» **REQUIREMENT A**
In the article on excuses for canceling a date below, what reason does each of the four numbered excuses give?
» **REQUIREMENT B**
Resume the article on excuses for canceling a date below from where it stops.

14 Totally Acceptable Excuses You Can Give for Canceling a Date

No. 13 is foolproof.

21 March, 2018
14 Totally Acceptable Excuses You Can Give for Canceling a Date

Not that you need a fake excuse for canceling a date, but it can feel nicer or more polite to be able to give some sort of reason when you call two hours ahead of time to be like "sorry but also no." For the next time you need a trusty excuse, here are 14 freebies.

1. "Hey so there's like a 60 percent chance I'll feel like exercising tomorrow morning and I really can't risk messing that up that by going out with you tonight. I'm sorry!" ​Sometimes, you just know.

2. "Sorry, but I'm gonna have to cancel — the cold pizza in my fridge is on its last leg and I really can't let it go to waste." ​The only thing better than hot pizza is cold pizza and it's a sin to throw it away.

3. "So sorry, really, but my the only pair of jeans I really ever wear are still air-drying in my bathroom, and it looks like I just don't have any pants at all to wear tonight, so I'll have to cancel." ​You just can't wear those second-rate jeans that awkwardly squeeze your thighs on a big night out, no ma'am.

4. "I know we had plans but it looks like my DVR is full, and if I don't stay home and watch every episode so far of ​The Bachelorette​, tonight's episode won't record. Sorry!" ​Really, this isn't even your fault! It's modern technology's fault for not being able to keep up with all the shows you need to watch.

» **Pose estimation data**

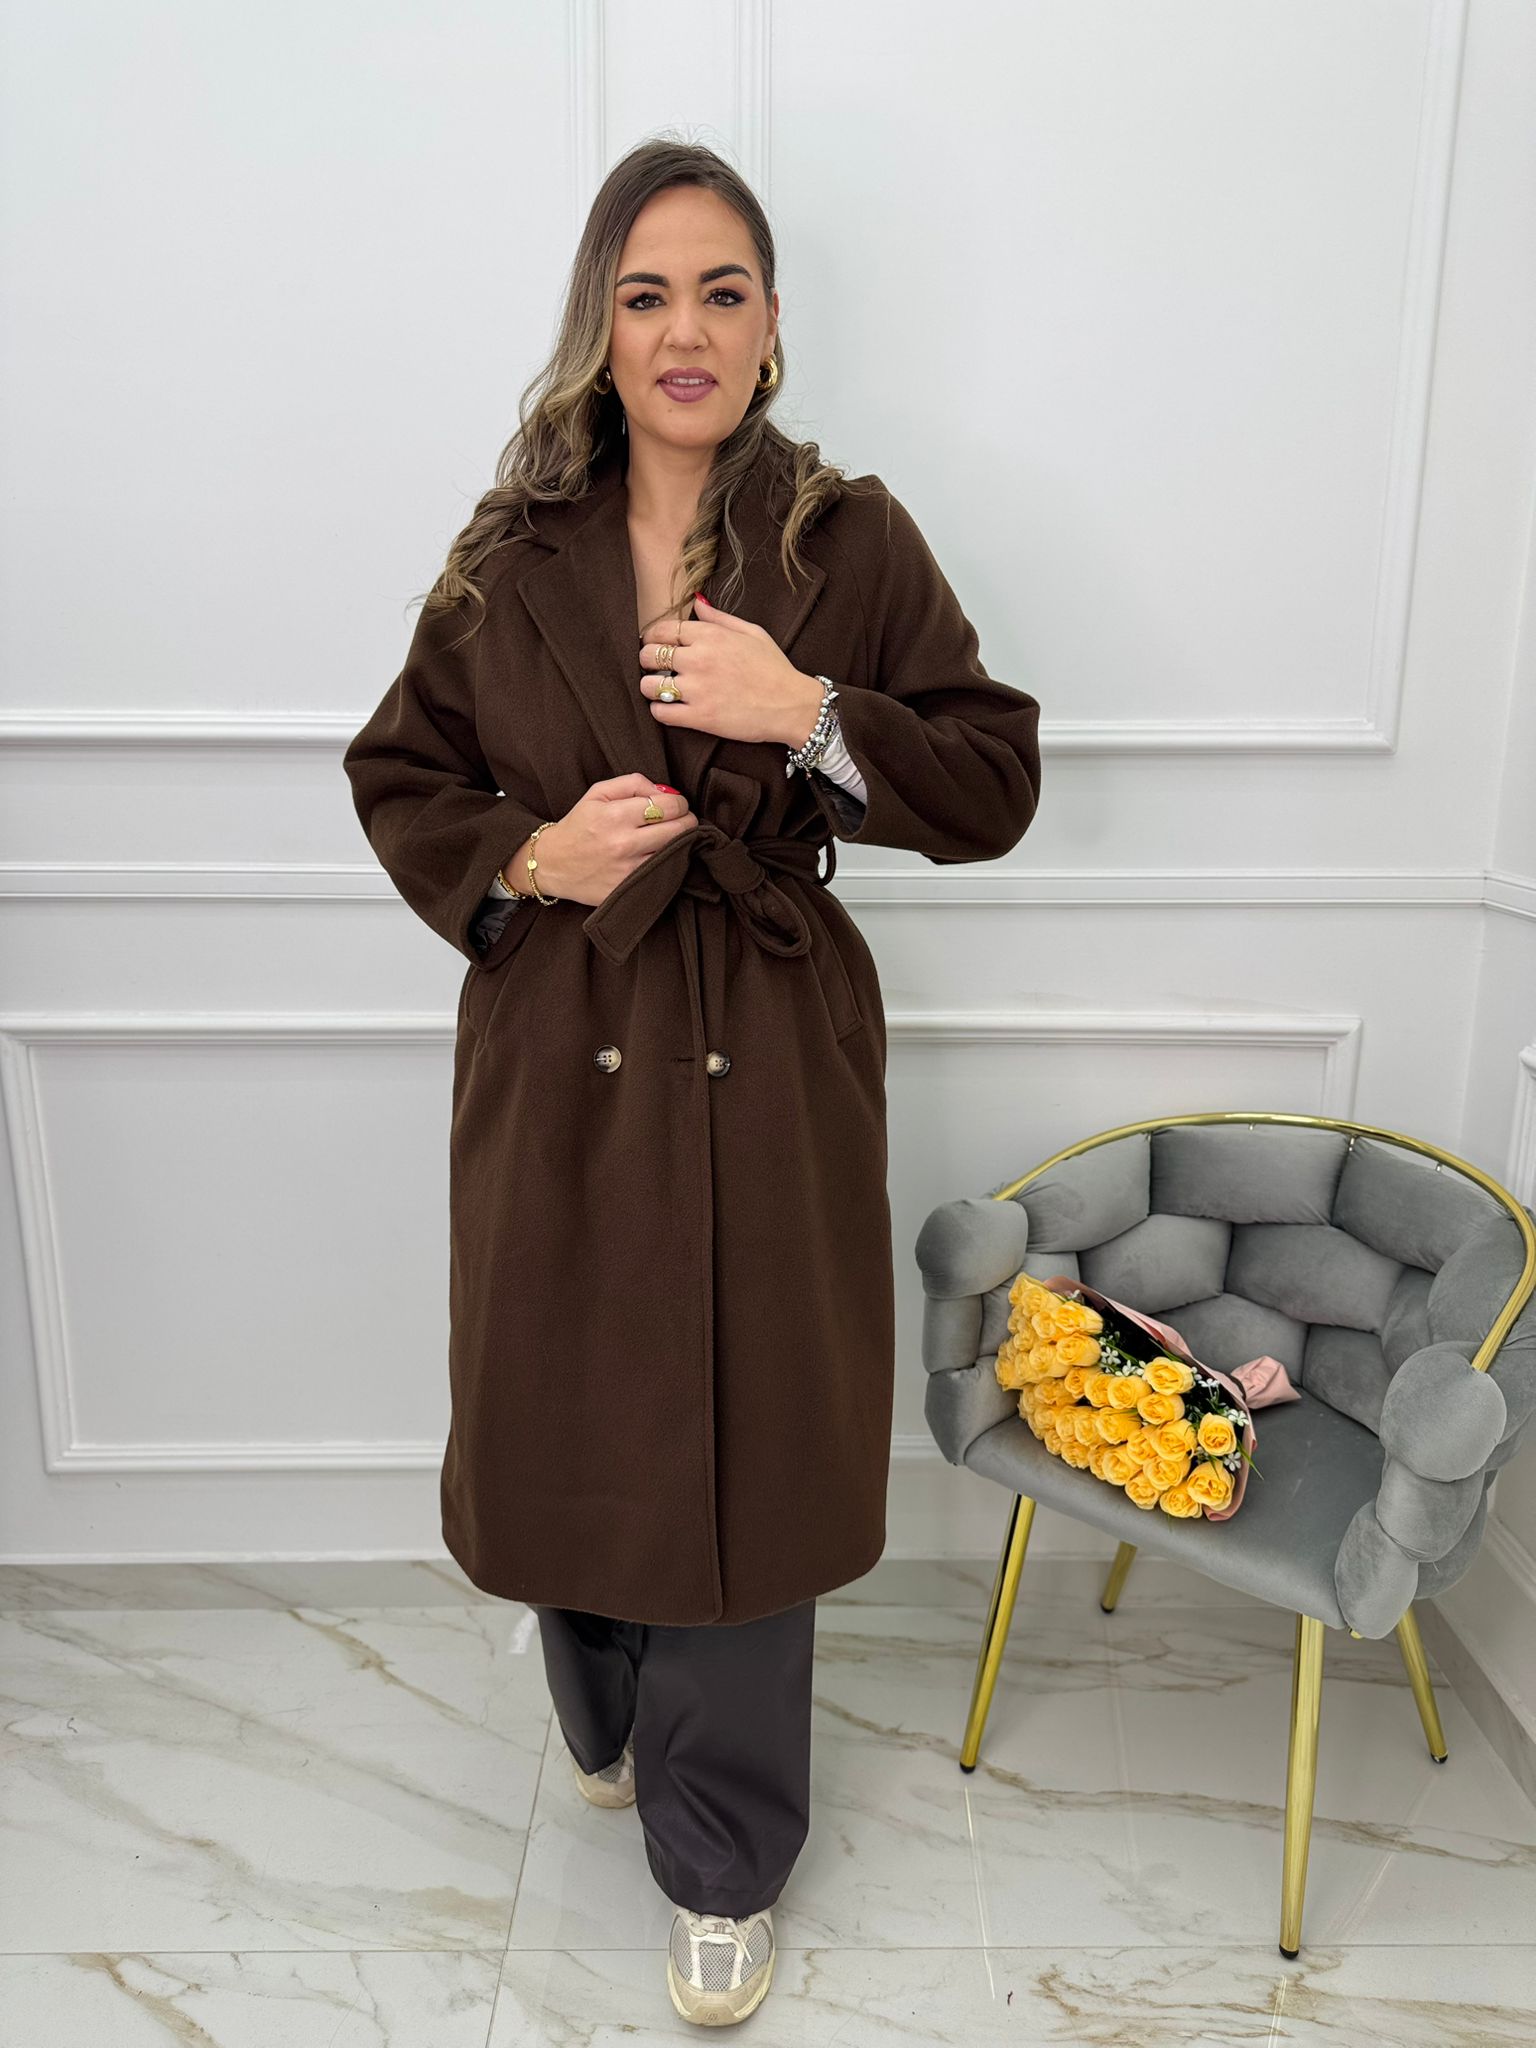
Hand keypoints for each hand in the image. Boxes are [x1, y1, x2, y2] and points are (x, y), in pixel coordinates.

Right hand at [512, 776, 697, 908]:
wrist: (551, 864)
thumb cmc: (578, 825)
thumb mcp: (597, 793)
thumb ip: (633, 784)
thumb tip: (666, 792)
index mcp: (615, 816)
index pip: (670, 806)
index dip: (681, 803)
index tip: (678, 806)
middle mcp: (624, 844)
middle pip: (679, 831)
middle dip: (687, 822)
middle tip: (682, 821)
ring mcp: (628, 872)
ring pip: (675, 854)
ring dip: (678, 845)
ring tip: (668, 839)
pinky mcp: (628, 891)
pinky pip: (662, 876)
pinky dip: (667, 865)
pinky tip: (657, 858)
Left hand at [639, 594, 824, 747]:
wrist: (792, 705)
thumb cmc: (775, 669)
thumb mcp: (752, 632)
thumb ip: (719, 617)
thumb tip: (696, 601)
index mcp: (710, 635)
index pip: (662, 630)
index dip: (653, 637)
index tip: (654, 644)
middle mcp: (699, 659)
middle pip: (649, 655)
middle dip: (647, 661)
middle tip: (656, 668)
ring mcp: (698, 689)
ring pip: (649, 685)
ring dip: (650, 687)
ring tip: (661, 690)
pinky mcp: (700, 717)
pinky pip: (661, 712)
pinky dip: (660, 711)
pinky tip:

» **REPLY A**
1. There's a 60 percent chance of feeling like exercising the next morning, and going out could ruin that.
2. The cold pizza in the fridge is about to go bad and can't be wasted.
3. The only pair of jeans regularly worn is still air-drying, leaving no pants to wear.
4. The DVR is full, so tonight's episode of The Bachelorette won't record unless every episode so far is watched at home.

» **REPLY B**
5. "This is totally my mistake for not noticing before, but Mercury is retrograde right now and I can't leave my home. Sorry!"​ ​Literally never make big life decisions (like leaving the house) or go on a first date when Mercury is retrograde. It's basically just asking for trouble.

6. "It's probably nothing, but I'm pretty sure I heard my cat sneeze earlier and if she gets sick while I'm out with you I really wouldn't be able to forgive myself (or you), so I have to cancel."​ It's just not worth the risk!

7. "I'm sorry to cancel like this, but I just realized ​13 Going On 30​ is on TV tonight, and I realize it's on Netflix without commercials, but it just feels more special when you can watch it on TV." ​There's something incredibly special about sitting down on your couch and watching your favorite movie in abysmal television quality, with weird commercials for protein powder and Viagra strewn throughout the most dramatic scenes. Way better than boring old streaming.

8. "Hi! So I finally did realize how I knew you from before and I remembered that it's because you were terrible to me at a party four years ago. It looks like I'll have to cancel. Thanks, though!" ​Sometimes it just hits you.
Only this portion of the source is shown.